8.2.5. Which is, or will become available to the Third party a) upon written agreement of the Parties in which case the Party disclosing information shall be fully responsible for keeping by the Third party information delivered to it confidential or b) independently of any of the Parties.


9. Claims and Disputes

9.1. Claims arising from the Agreement the Parties may deliver to each other in writing and/or verbally. A Party receiving a claim shall within 5 (five) calendar days satisfy the claim fully or partially or notify the other Party in writing and/or verbally on refusal to satisfy the claim.

9.2. Any dispute arising regarding to the Agreement (including existence, interpretation, implementation and execution of the Agreement) shall be resolved through negotiations. In case of failure to negotiate, the Parties shall refer the disputed issue to court. At the same time, the Parties agree that the decision made by the first instance court in favor of the Provider shall be immediately executed.


10. Effectiveness and Termination of the Agreement

10.1. The Agreement becomes effective since the moment of signing the Application by the Client or purchasing the Tour by the Client via Web-page and stays effective until the Parties discharge the obligations assumed under the Agreement in full and properly.

10.2. Early termination of the Agreement is possible:

10.2.1. by the Parties’ written agreement;

10.2.2. by any of the Parties, by sending a prior notice to the other Party. In this case paragraphs 2.6 and 2.7 of the Agreement shall be effective;

10.2.3. automatically in case defined by the paragraph 2.5 of the Agreement;

10.2.4. In other cases defined by the Legislation.

10.3. Termination of the Agreement in full or partially does not relieve the Customer from the discharge (payment) in full and properly of obligations assumed under the Agreement and/or the obligations established by the Legislation before the moment of coercive or voluntary enforcement of such obligation.

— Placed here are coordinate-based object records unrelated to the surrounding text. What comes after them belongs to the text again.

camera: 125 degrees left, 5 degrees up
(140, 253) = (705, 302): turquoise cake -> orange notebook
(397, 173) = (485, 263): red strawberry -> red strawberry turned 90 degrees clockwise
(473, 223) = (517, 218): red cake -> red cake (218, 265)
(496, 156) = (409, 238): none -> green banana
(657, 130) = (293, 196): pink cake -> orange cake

10.4. If the results (responsibility) of termination of the Agreement in full or partially are not stipulated by the Agreement, the Parties shall be guided by the applicable Legislation.

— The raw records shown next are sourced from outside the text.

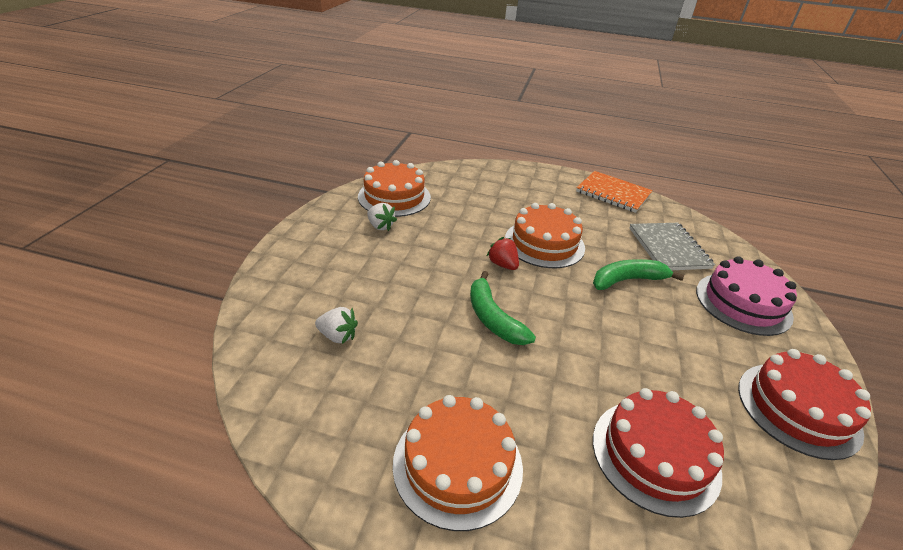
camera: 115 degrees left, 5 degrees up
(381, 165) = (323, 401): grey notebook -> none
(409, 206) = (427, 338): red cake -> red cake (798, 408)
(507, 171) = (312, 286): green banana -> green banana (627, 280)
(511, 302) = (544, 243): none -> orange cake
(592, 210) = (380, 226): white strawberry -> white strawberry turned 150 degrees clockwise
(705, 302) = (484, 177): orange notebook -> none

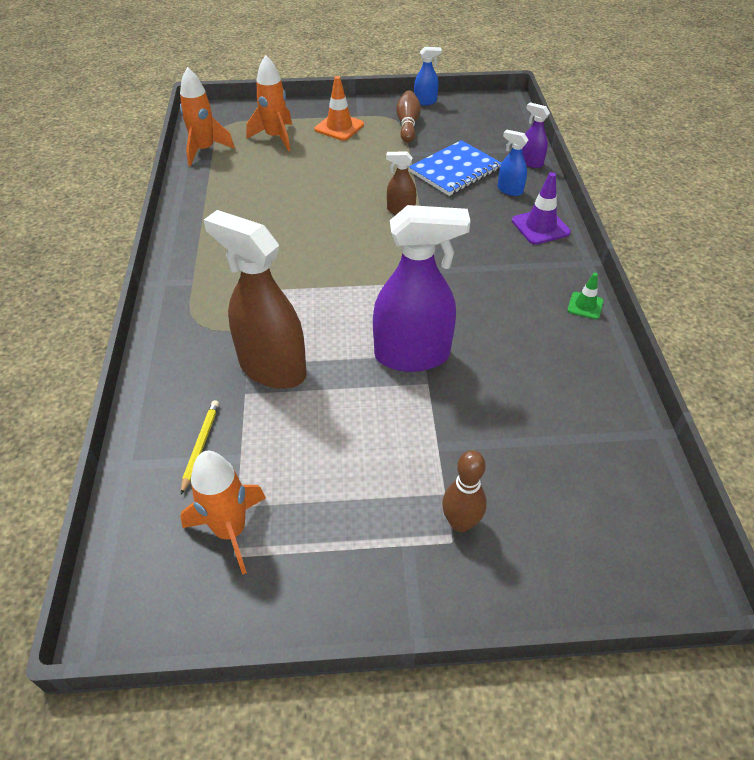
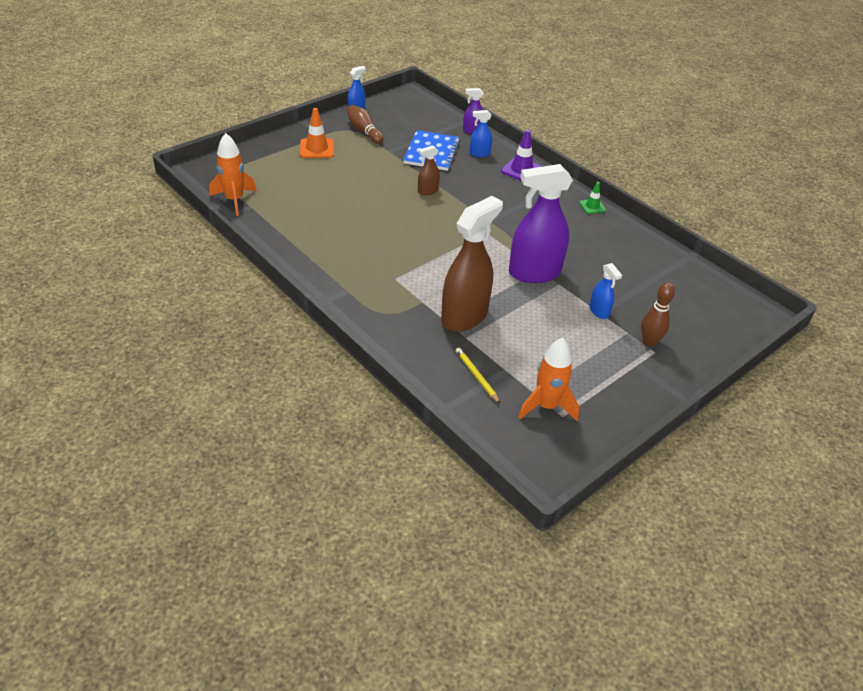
camera: 40 degrees left, 5 degrees down
(272, 368) = (464, 316): brown spray bottle -> brown spray bottle turned 135 degrees clockwise
(275, 137) = (278, 172): orange rocket -> none
(412, 355) = (534, 273): purple spray bottle -> purple spray bottle turned 150 degrees counterclockwise
(438, 444) = (599, 311): none -> blue spray bottle

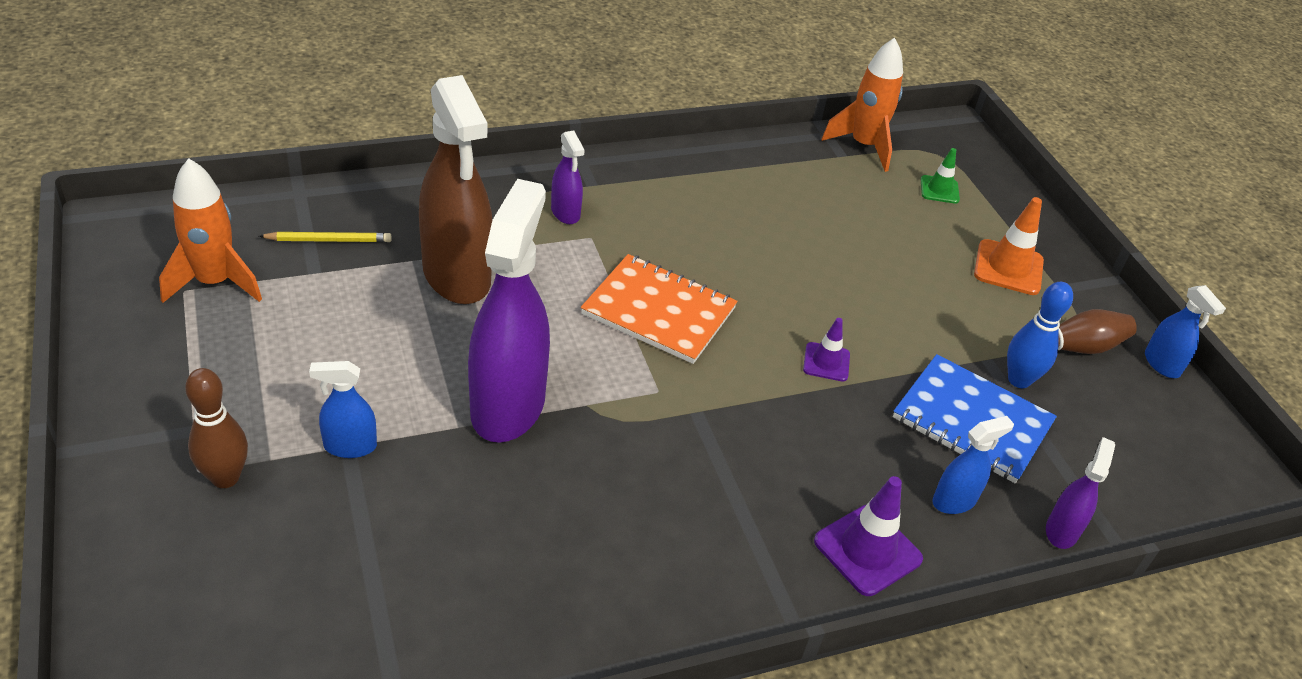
camera: 110 degrees right, 0 degrees up
(380, 293) = (565, 213): none -> purple spray bottle
(396, 143) = (1019, 380): none -> blue bowling pin
(427, 191) = (826, 362): brown spray bottle -> purple traffic cone
(434, 243) = (659, 311): none -> orange notebook
(479, 154) = (954, 501): blue spray bottle -> blue spray bottle turned 45 degrees clockwise
(592, 206) = (676, 619): green traffic cone -> green traffic cone (939, 190)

11. Modifications and Amendments

11.1. Amendments and modifications to the Agreement may be made in writing, as agreed by the Parties. Herein, the Company is entitled to make amendments and modifications to the Agreement unilaterally, without further acceptance of the Client.

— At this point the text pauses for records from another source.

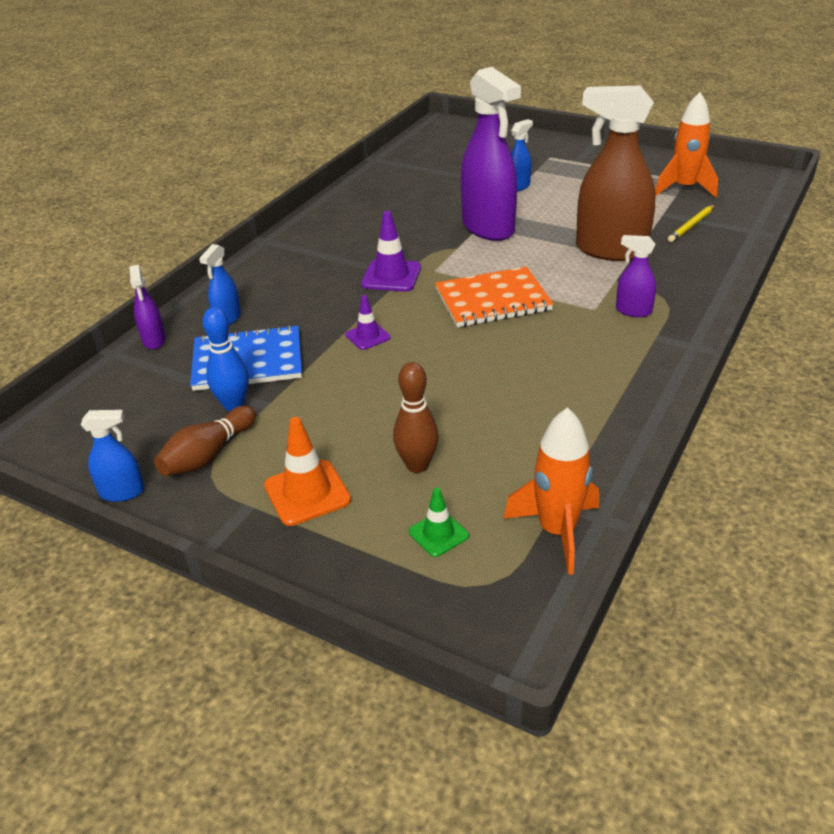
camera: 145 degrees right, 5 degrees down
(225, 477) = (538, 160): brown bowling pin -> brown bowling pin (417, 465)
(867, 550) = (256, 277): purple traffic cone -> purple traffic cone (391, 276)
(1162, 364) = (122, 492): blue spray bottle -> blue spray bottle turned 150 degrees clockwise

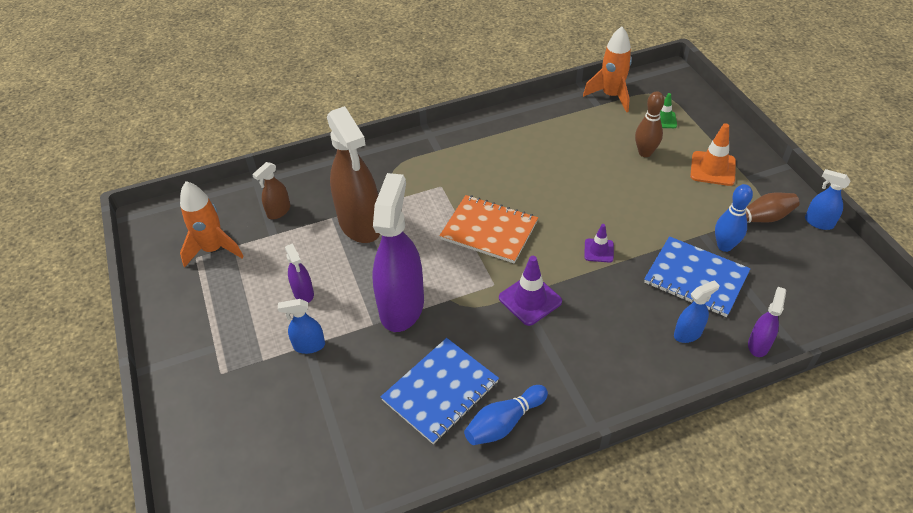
camera: 140 degrees left, 10 degrees up
(332, 217) = (504, 423): none -> blue bowling pin
(395, 209) = (440, 391): none -> blue notebook
(633, 311) = (423, 171): purple spray bottle -> purple spray bottle (303, 293)
(691, 225) = (278, 211): yellow pencil -> brown spray bottle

11.2. Amendments and modifications to the Agreement made by mutual agreement shall be effective since the moment of its signing.

11.3. Amendments and modifications to the Agreement made unilaterally by the Company becomes effective after 5 (five) days since the moment of it’s publication on the Web-page. Before this amendments and modifications will become effective, if the Client does not agree with them, he/she/it can ask for termination of the Agreement.

11.4. Amendments and modifications introduced to the Agreement represent Annex and integral part of the Agreement.


12. Other Conditions

12.1. The Parties confirm that the contents of the Agreement explicitly expresses the will of the Parties and that the expression of such will occurred as a result of reasonable judgment of the contents of the Agreement and not solely based on literary meaning.

12.2. No use by the Party of the rights granted by one of the Parties to the other with regard to full or partial breach of the Agreement and/or Legislation shall not apply to any subsequent breach of the Agreement.

12.3. Annulment of any of the article(s), paragraph(s) and/or sub-paragraph(s) of the shall not cause annulment of other paragraph(s) and/or sub-paragraph(s) of the Agreement. Instead of the annulled provision, new provision will be used which will allow easier achievement of the goal envisaged by the Agreement (including by annulled provision).

12.4. The Agreement is interpreted and regulated according to the Legislation. In cases not envisaged by the Agreement, the Parties shall adhere to the norms established by the Legislation regulating relevant relationships and/or additionally agreed terms.

12.5. The Agreement is made in the Georgian, English and Russian languages and its warding is uploaded on the Web-page.